## EXERCISE DETAILS
Reproduce every text line of the listing below word for word, omitting the pictures.

[Collection entries]
▬▬▬
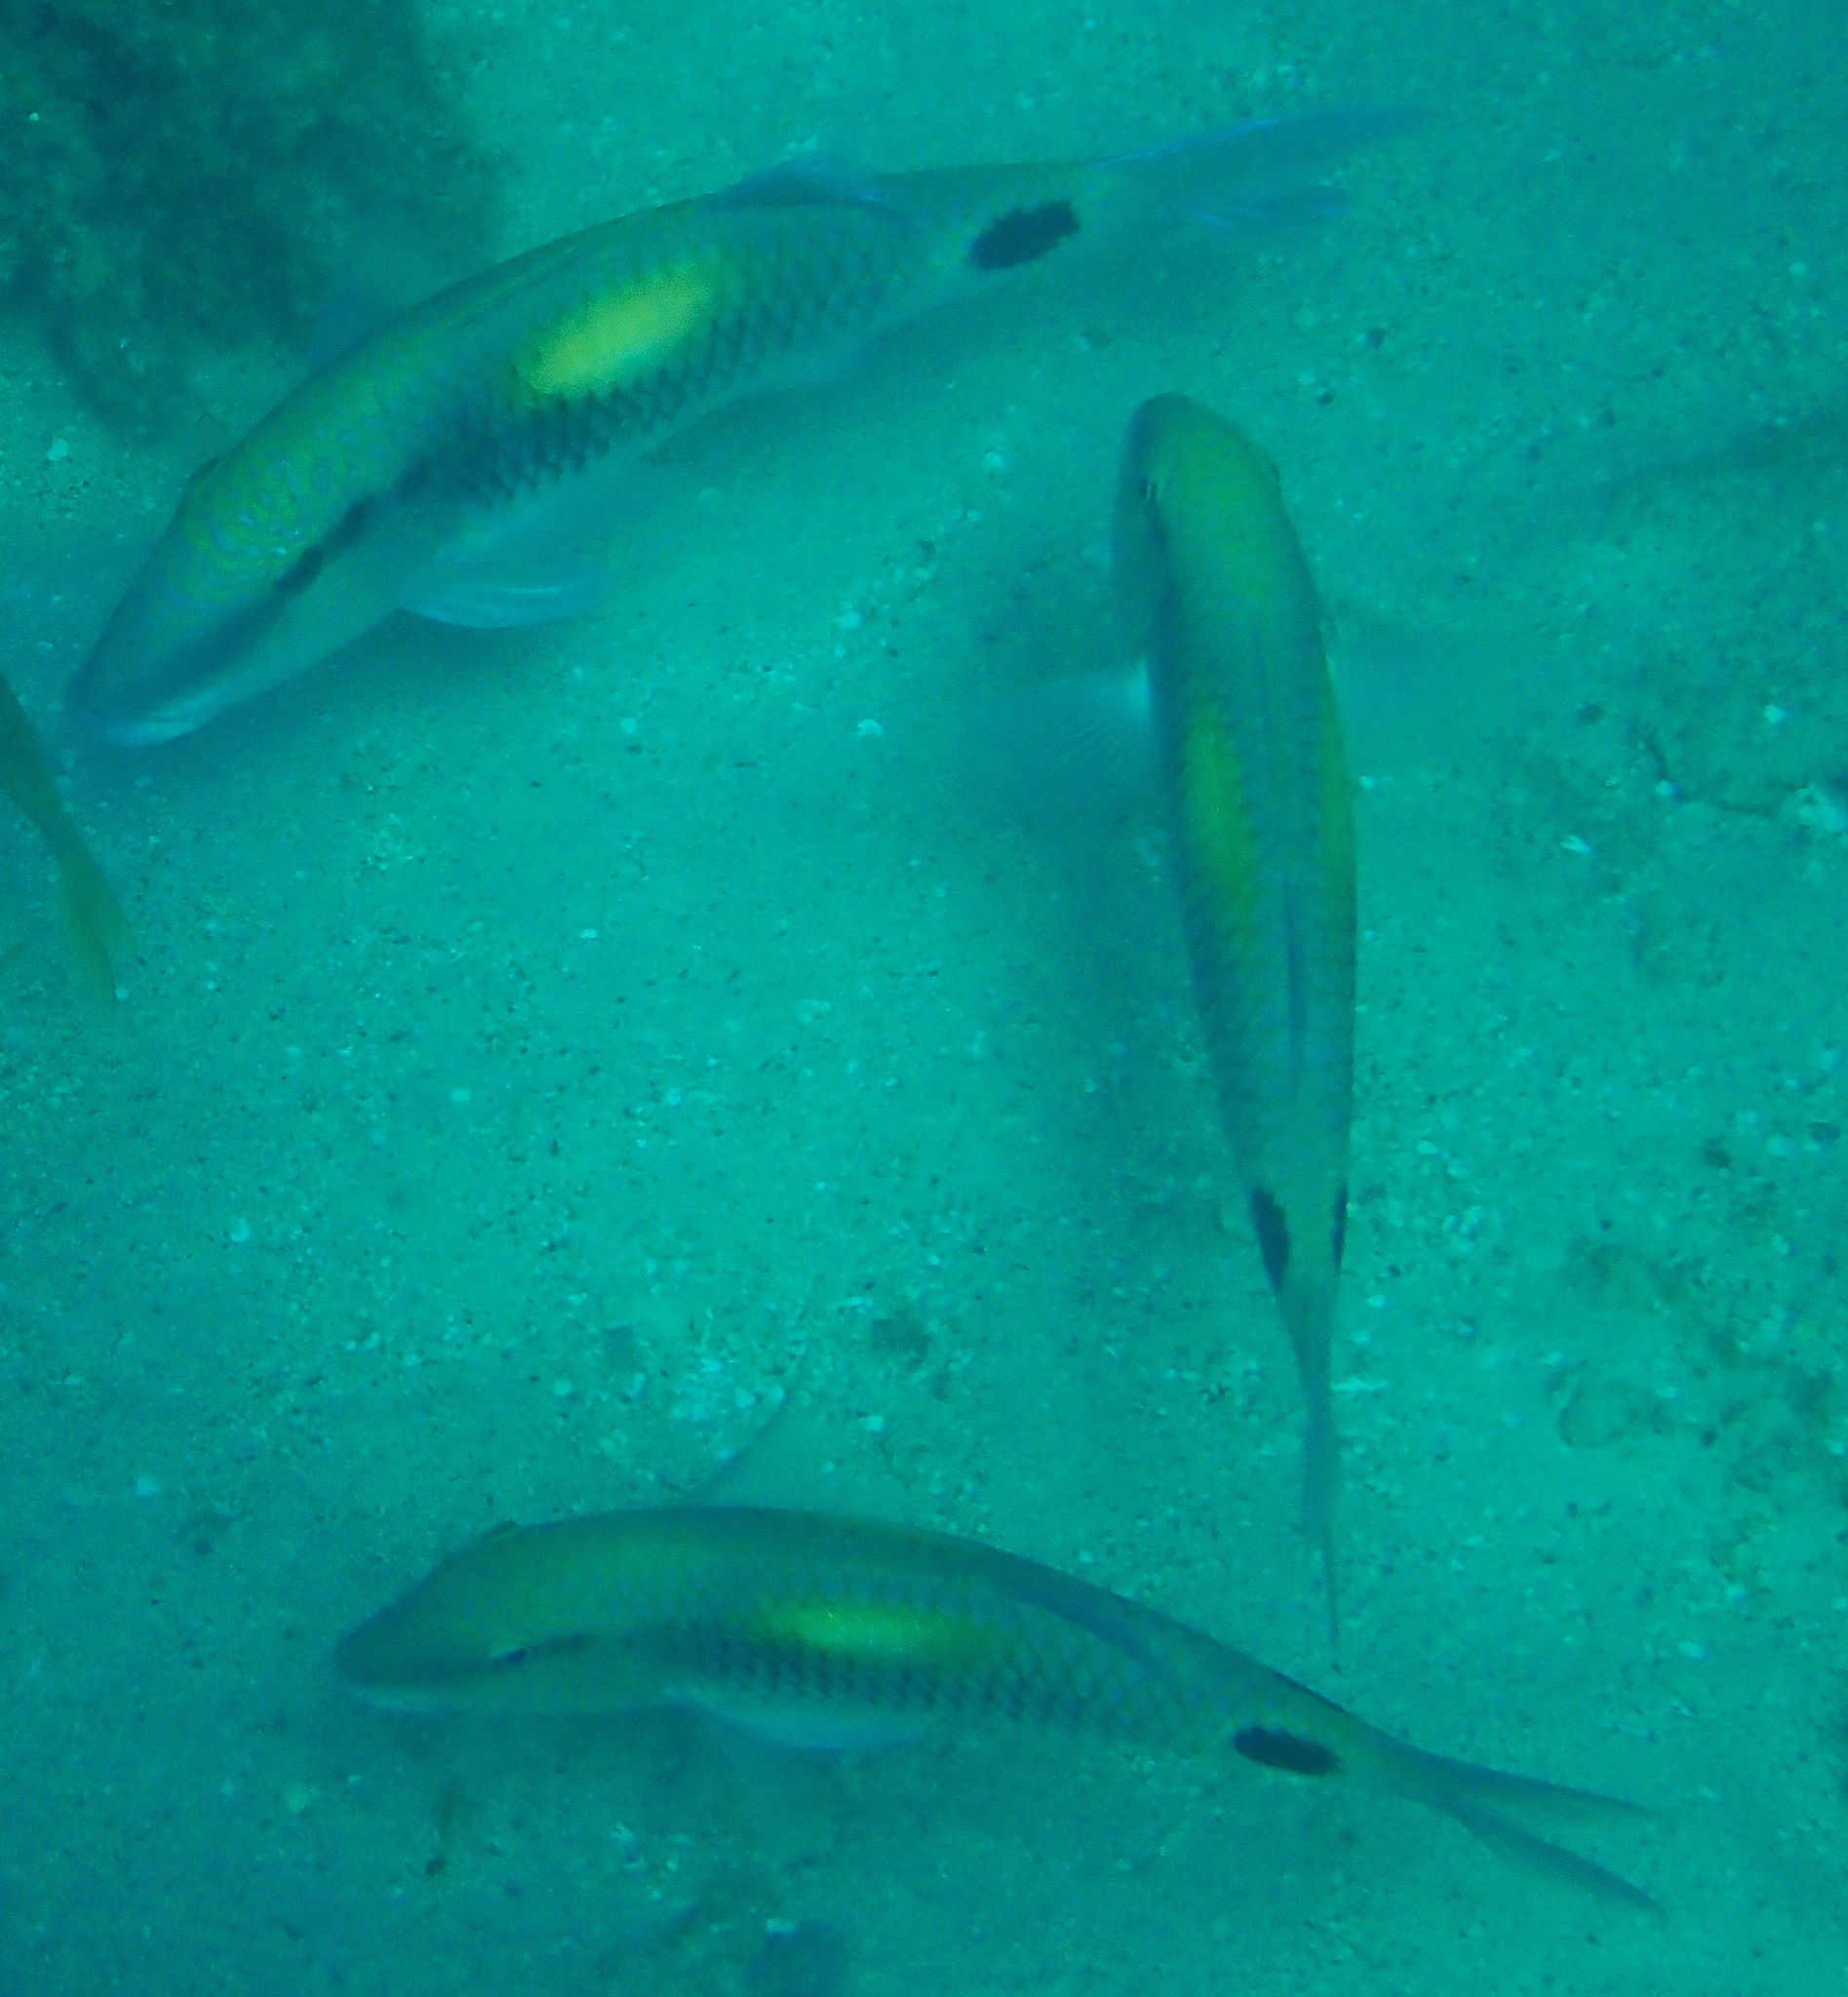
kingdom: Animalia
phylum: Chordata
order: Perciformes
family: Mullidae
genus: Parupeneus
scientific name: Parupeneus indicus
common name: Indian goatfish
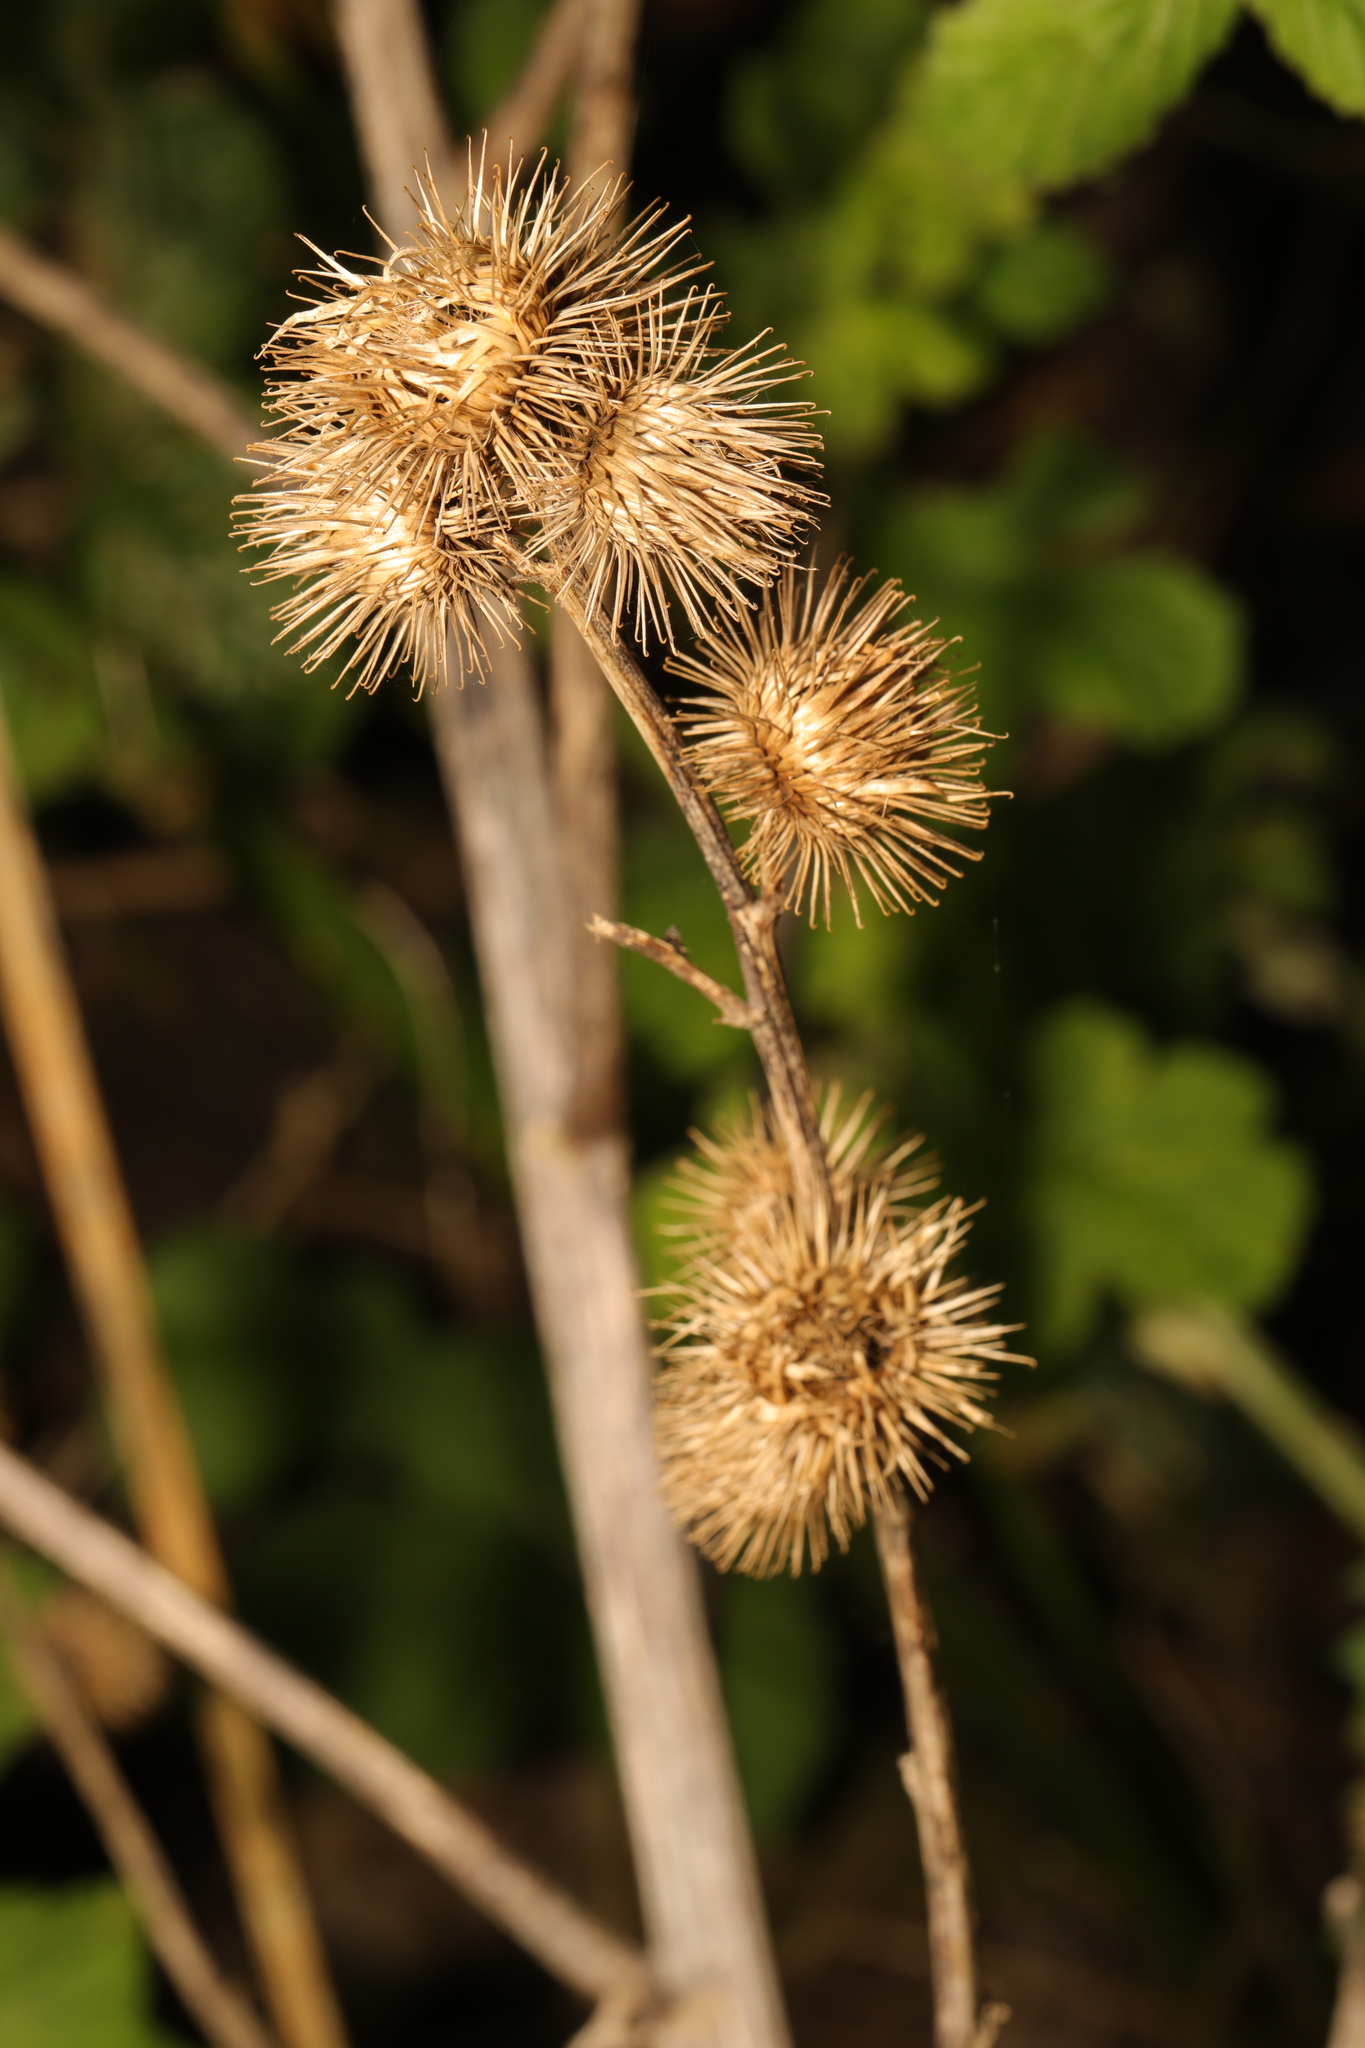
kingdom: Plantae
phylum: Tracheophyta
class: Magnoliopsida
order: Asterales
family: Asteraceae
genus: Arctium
▬▬▬
## ANSWER TO THE TASK
kingdom: Animalia
phylum: Chordata
order: Perciformes
family: Mullidae
genus: Parupeneus
scientific name: Parupeneus indicus
common name: Indian goatfish
kingdom: Plantae
phylum: Tracheophyta
class: Magnoliopsida
order: Asterales
family: Asteraceae
genus: Arctium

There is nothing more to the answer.